BEGIN Material for the task
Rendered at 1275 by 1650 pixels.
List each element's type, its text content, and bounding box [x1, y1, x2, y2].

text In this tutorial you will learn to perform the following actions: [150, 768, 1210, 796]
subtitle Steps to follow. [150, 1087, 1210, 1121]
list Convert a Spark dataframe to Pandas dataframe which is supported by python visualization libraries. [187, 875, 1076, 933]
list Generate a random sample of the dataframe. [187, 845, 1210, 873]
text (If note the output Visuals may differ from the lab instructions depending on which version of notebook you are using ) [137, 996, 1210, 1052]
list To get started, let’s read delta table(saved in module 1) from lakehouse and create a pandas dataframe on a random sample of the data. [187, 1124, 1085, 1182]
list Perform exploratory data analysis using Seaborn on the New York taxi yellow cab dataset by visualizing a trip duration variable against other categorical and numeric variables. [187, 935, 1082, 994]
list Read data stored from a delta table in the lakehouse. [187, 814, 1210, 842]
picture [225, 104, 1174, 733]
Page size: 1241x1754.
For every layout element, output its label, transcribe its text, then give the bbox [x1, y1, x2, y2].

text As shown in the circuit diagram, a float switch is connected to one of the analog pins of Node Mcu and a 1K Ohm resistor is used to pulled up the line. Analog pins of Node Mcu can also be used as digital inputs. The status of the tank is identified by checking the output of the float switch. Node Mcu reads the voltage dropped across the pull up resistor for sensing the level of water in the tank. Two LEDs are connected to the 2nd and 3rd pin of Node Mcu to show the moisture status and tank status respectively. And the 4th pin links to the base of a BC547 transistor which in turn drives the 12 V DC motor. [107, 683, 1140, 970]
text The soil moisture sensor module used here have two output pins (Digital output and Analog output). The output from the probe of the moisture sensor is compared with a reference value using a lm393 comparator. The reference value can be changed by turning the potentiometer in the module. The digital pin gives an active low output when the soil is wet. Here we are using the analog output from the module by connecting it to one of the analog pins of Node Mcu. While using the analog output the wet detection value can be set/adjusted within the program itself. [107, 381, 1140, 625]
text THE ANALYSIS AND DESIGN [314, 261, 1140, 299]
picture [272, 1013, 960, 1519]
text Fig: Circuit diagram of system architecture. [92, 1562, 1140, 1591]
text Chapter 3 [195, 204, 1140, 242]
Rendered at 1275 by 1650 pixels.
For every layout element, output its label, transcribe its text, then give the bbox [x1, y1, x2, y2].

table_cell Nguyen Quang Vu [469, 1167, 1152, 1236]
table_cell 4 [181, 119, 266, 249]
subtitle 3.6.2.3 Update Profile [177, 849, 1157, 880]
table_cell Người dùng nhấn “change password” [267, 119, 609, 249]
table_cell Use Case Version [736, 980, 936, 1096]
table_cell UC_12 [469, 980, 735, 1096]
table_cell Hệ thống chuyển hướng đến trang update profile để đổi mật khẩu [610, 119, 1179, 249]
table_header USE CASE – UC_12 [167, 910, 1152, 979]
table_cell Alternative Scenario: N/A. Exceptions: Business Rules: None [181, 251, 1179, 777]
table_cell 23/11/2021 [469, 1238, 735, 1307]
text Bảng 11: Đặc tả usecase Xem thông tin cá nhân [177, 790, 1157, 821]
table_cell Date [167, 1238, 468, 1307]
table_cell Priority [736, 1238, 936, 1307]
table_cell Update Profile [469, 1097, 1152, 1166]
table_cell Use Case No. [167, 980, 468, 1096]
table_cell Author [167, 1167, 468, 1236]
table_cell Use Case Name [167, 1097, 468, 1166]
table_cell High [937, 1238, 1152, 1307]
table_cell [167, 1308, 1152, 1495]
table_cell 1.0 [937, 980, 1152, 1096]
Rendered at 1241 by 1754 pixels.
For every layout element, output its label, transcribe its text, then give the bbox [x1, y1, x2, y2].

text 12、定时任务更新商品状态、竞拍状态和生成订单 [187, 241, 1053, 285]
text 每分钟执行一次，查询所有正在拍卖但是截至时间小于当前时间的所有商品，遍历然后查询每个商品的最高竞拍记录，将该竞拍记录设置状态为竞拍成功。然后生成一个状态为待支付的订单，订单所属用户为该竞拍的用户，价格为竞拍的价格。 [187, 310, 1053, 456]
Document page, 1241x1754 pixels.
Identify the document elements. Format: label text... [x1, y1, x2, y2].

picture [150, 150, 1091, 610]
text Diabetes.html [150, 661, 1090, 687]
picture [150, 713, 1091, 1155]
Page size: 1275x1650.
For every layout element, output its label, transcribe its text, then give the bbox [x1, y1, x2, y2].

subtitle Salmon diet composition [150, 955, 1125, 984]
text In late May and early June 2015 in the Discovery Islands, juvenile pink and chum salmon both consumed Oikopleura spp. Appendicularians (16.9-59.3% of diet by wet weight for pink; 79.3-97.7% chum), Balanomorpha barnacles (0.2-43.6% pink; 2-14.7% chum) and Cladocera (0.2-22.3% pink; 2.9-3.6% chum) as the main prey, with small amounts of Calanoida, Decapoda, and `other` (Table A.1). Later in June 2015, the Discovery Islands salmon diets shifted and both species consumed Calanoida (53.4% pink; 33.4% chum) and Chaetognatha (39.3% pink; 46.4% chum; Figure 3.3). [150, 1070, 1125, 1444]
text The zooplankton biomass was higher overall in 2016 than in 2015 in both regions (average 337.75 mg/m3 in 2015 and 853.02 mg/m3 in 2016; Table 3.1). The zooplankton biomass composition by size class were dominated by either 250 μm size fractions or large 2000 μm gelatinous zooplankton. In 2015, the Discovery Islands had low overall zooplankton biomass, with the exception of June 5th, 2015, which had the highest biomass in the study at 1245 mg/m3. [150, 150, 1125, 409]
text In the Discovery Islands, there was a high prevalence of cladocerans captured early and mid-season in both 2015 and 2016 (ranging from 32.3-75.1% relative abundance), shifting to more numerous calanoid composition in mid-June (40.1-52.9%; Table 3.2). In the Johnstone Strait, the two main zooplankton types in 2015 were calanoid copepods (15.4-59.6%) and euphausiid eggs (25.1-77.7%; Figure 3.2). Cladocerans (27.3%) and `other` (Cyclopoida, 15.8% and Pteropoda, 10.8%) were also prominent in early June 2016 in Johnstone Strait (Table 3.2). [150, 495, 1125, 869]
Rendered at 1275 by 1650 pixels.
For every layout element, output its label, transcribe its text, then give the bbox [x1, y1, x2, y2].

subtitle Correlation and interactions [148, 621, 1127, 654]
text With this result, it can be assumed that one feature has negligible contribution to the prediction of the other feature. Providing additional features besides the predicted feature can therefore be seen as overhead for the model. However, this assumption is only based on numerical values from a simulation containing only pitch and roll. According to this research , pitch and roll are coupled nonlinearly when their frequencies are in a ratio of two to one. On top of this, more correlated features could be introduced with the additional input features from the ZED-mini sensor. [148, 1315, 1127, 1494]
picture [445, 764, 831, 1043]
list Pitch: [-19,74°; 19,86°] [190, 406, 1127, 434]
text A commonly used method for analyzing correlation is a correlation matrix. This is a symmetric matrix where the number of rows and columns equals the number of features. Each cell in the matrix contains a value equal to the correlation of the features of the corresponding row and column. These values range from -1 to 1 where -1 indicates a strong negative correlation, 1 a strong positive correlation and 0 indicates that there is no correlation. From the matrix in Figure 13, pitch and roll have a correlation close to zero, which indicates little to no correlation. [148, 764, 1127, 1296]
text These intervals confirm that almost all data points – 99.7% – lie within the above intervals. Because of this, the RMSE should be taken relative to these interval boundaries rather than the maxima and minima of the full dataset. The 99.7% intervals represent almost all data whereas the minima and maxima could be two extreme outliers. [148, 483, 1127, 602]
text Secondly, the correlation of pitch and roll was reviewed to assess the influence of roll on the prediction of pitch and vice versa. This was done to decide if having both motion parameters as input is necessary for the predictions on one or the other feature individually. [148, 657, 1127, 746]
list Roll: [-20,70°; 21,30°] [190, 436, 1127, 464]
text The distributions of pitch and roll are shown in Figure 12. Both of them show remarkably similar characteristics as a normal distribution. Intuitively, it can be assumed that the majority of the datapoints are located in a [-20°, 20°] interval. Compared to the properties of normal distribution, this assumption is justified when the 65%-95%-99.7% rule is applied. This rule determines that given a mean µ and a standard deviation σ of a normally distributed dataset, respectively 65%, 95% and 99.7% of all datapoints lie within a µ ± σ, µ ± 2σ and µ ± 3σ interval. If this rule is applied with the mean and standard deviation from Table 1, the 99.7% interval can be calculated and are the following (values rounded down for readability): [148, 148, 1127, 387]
END Material for the task
In restating the data, begin at its first line, reproduce each line word for word, and conclude with the line that contains "Page size: 1241x1754.".

# Exercise answer
Rendered at 1275 by 1650 pixels.
List each element's type, its text content, and bounding box [x1, y1, x2, y2].

text In this tutorial you will learn to perform the following actions: [150, 768, 1210, 796]
subtitle Steps to follow. [150, 1087, 1210, 1121]
list Convert a Spark dataframe to Pandas dataframe which is supported by python visualization libraries. [187, 875, 1076, 933]
list Generate a random sample of the dataframe. [187, 845, 1210, 873]
text (If note the output Visuals may differ from the lab instructions depending on which version of notebook you are using ) [137, 996, 1210, 1052]
list To get started, let’s read delta table(saved in module 1) from lakehouse and create a pandas dataframe on a random sample of the data. [187, 1124, 1085, 1182]
list Perform exploratory data analysis using Seaborn on the New York taxi yellow cab dataset by visualizing a trip duration variable against other categorical and numeric variables. [187, 935, 1082, 994]
list Read data stored from a delta table in the lakehouse. [187, 814, 1210, 842]
picture [225, 104, 1174, 733]
Page size: 1241x1754.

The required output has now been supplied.